Cat communication -learn to speak cat

Although cats talk verbally they say much more with their body language than their voice. Learning to read your cats body language can give you a lot of information on how they feel about life (e.g. being held, groomed, a new addition to the family etc.)

The Tail: When a cat is content, they will usually hold the tail out loosely behind them. When happy, they may hold it high, with a slight twitch or curl forward. A slightly moving, twitching, wagging tail is a sign of interest, they are thinking what they are going to do (e.g. when your cat is intensely watching a toy and they start tail twitching they are contemplating whether to pounce on it). If your cat becomes agitated/stressed/over aroused they tend to “flick” the tail in a way that is faster and more forceful. If you are doing something with them (e.g. grooming, holding them) and the firm tail flick starts it’s a sign they are not happy and its time to stop and give them a break. If your cat is concerned about a situation, they may also lower the tail and tuck it underneath the body or around their side if lying down. And the bristled out, stiffly held tail that we see in cartoon cats is a sign that they are terrified.

The Ears aren’t just for listening: When your cat’s ears are forward and slightly to the side, they are probably feeling relaxed. When your cat is really interested and excited, the ears may be pricked forward. Fast-twitching ears may be indicative of nervousness and uncertainty. A cat who is fearful or agitated moves the ears down and back or down to the sides.

The Eyes: When content, the pupils will be normal size (not dilated) and the eyes will be open or perhaps slightly closed. They may make eye contact and will hold your gaze for a while before looking away or blinking softly. If they are stressed and on the edge of being aggressive or fleeing, your cat’s pupils may change shape — either dilating or constricting — and the eyes may look hard or stiff. If they also avoid eye contact and dart their eyes around they are searching for an escape route but if they stare – beware, they are about to strike!

The Face: When your cat is relaxed, the whiskers are set out from the face, where they are less noticeable. When interested in something, the whiskers may move out and forward, becoming stiffer. When frightened, they tend to hold their whiskers flat against the face.

The Body: A relaxed cat moves in a loose, relaxed manner. The more agitated or aroused a cat gets, the tenser the muscles will become. If your cat freezes altogether, it can mean they are about to fight or flee — or, in some cases, pounce. A cat who is stressed will move in a rigid, stiff fashion.

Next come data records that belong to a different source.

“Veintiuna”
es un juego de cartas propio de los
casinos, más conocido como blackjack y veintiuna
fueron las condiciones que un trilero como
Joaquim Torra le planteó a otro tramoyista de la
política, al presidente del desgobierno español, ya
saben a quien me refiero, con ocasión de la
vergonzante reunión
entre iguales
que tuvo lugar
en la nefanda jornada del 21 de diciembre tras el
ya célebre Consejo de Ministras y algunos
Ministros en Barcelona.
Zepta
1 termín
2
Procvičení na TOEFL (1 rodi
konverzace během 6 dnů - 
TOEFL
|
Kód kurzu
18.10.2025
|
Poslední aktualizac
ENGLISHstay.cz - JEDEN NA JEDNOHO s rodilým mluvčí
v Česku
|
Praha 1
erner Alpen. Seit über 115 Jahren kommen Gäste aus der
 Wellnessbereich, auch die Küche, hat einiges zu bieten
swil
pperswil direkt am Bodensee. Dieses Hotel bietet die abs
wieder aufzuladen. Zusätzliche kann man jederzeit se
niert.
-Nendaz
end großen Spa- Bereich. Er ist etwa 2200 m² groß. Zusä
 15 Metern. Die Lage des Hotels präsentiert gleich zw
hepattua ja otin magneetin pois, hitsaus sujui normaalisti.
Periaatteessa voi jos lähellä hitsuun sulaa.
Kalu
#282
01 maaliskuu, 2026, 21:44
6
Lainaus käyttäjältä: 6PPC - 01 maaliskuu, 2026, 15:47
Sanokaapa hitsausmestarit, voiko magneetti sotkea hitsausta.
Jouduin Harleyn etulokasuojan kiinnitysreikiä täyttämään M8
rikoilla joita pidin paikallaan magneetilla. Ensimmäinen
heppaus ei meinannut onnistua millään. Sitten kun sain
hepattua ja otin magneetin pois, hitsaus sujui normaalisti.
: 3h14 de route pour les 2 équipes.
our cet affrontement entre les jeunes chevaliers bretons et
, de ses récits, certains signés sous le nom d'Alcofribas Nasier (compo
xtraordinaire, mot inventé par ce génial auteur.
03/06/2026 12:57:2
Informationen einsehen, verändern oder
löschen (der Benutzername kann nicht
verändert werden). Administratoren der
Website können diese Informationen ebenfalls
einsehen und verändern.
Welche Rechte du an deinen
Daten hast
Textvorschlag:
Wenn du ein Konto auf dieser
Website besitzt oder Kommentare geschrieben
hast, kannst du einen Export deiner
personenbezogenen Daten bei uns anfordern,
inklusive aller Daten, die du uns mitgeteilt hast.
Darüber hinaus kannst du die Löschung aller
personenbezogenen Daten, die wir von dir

Always pay attention to your cat’s physical reactions to a situation. If they show any signs of stress give them space, let them hide and avoid the situation. Always try and end your interactions with them (holding, grooming etc) before any signs of stress or agitation are displayed. E.g. If you are holding your cat and they are peering down at the floor, stiffening their body and leaning away from you, they are asking to be let go. Respect the request, let them go gently before they feel forced to resort to the “fight and flight” response.

By letting your cat control the situation (by reading their body language) you can often with time get them accepting and even enjoying the holding, grooming etc for longer and longer periods of time.